Brazil is by far the largest producer of sugar in the world, producing around 36 million tons per year. The country accounts for 25% of the worldwide production and about 50% of world exports. Consequently, Brazil is the most important market for sugar prices in the physical market. India is the second largest producer with around 27 million tons and the EU produces around 16 million tons. Sugar in Brazil and India is produced from sugar cane, while European sugar is produced from sugar beet. Around 70 countries in the world produce sugar from sugar cane, 40 from sugar beet, and 10 from both. Other important sugar producers are China, Thailand and the United States. The 10 largest sugar-producing nations produce around 75% of world sugar. These countries are the focal point for determining worldwide sugar prices. The production and planting figues of these countries are monitored by the USDA and private insitutions such as Kingsman.
Governments in sugar producing countries have a large influence on sugar prices. Government’s issues export subsidies, minimum fair prices and ethanol mandates to support the local market. Because of the influence of these factors on sugar prices, the product is arguably one of the most difficult commodities to trade. Over 100 countries in the world produce sugar and all of them have some kind of intervention or subsidy in place.
Since 1990 the consumption of sugar has been growing at a rate of around 5% per year in Asia and the Middle East and 4% in Africa. Total world consumption at the moment is around 170 million tons, which is around 25kg per person. The ten largest importers of sugar consume around two thirds of the worlds total consumption. While consumption of sugar has gone up, sugar prices in recent years have been under pressure because of large supplies in the world market.

• **DATA PROVIDED**
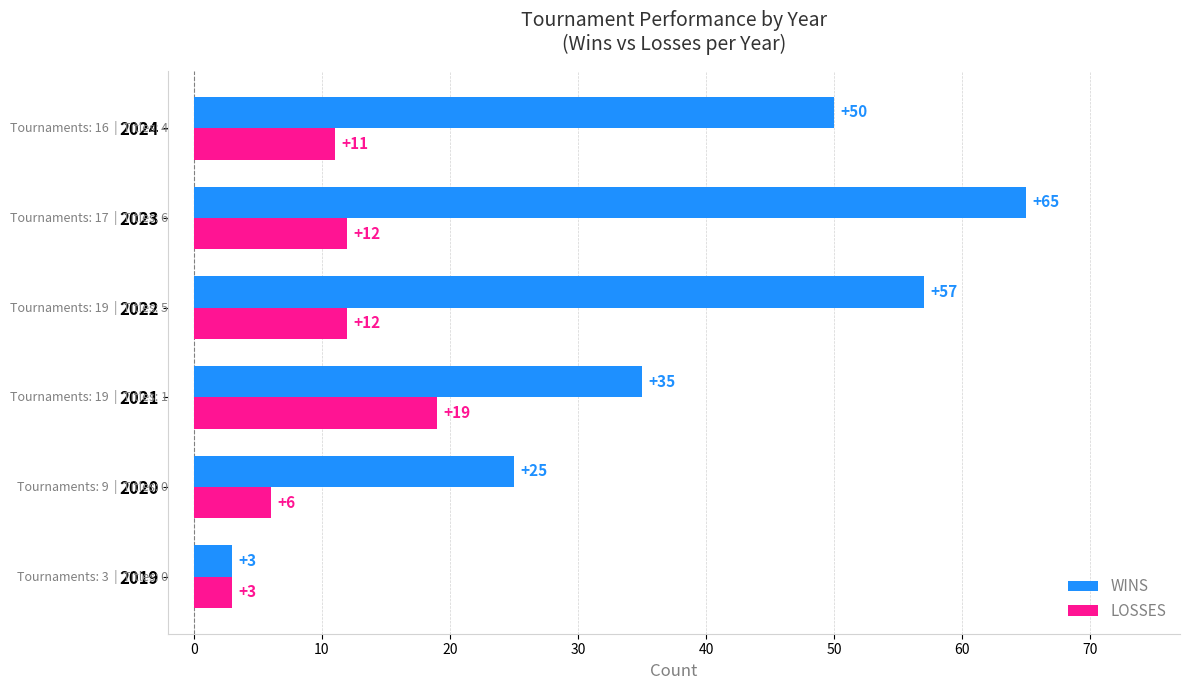

At which category is the sum across all series the highest?

2023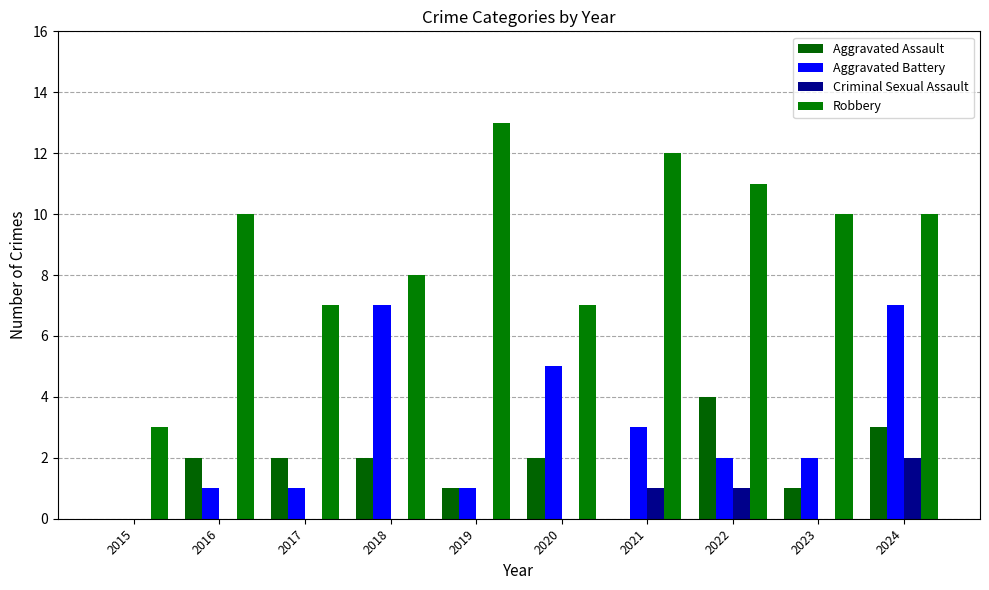

Which series has the largest total across all categories?

Robbery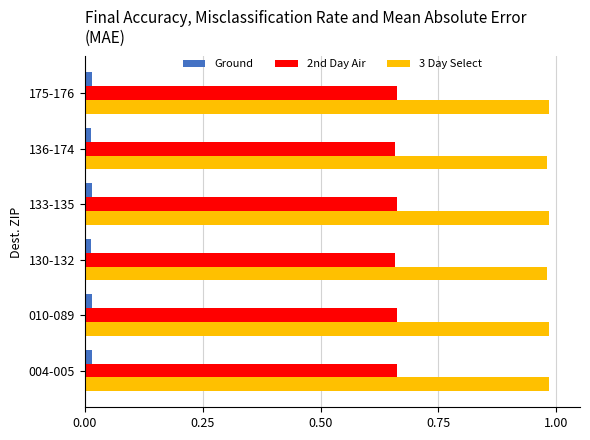

Is it true that 2nd Day Air equals 0.9 at 010-089?

False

• **TASK GOAL**
Carry on the passage about the world sugar market from the point where it stops. The lines above come from a different source than the passage on the sugar market.

• **RESULT OF THE EXERCISE**
The largest importers of sugar are China, Indonesia, the US, and Europe. Sugar is a highly international commodity and most sugar prices in the world are quoted in USD. The international trade in sugar is around 20-25% of total world demand; this is high when we compare it to other commodities in which trade is normally 10-20% of world demand. Years ago sugar trade was mainly carried out between governments and through long-term contracts. In recent decades however, sugar trade has been liberalized. The fact that the market is more open now has had a large influence on sugar prices.
In 2012 the total amount of sugar traded on the international market was 56 million tons. The trade is expected to increase to 65 million tons in 2022. Presently, two thirds of all exported sugar is raw sugar while one third is refined sugar. Of all the sugar traded internationally 90% is sea borne. Sugar producing companies are normally bound to one region, while the trading houses are much more international. Because of the liberalization of sugar trade, sugar prices have become much more sensitive to world market events.
In the raw sugar market, Brazil remains dominant. Furthermore; the top 5 exporters of raw sugar supply 85% of the total exported volume. On the demand side the FSU countries, the Middle East and Asia account for 70% of world import demand for raw sugar. Not surprisingly these countries are the leading forces of demand side sugar price setting in the market.
Refining white sugar at destination instead of origin has increased in recent years. Reasons for this increase were both economical as well as political. For a long time the EU was the only sizable supplier of white sugar. At present there are several refineries worldwide and high quality white sugar has been partly replaced by low quality sugar. Brazil, Thailand, Mexico and the EU supply over 60% of all white sugar exports. The ten largest importing countries of white sugar represent less than 45% of white sugar demand. On the futures market the sugar price of white sugar trades at a premium to raw sugar. The retail sugar price of raw sugar is normally higher than the sugar price for white sugar due to the misconception that raw sugar would be healthier than white sugar.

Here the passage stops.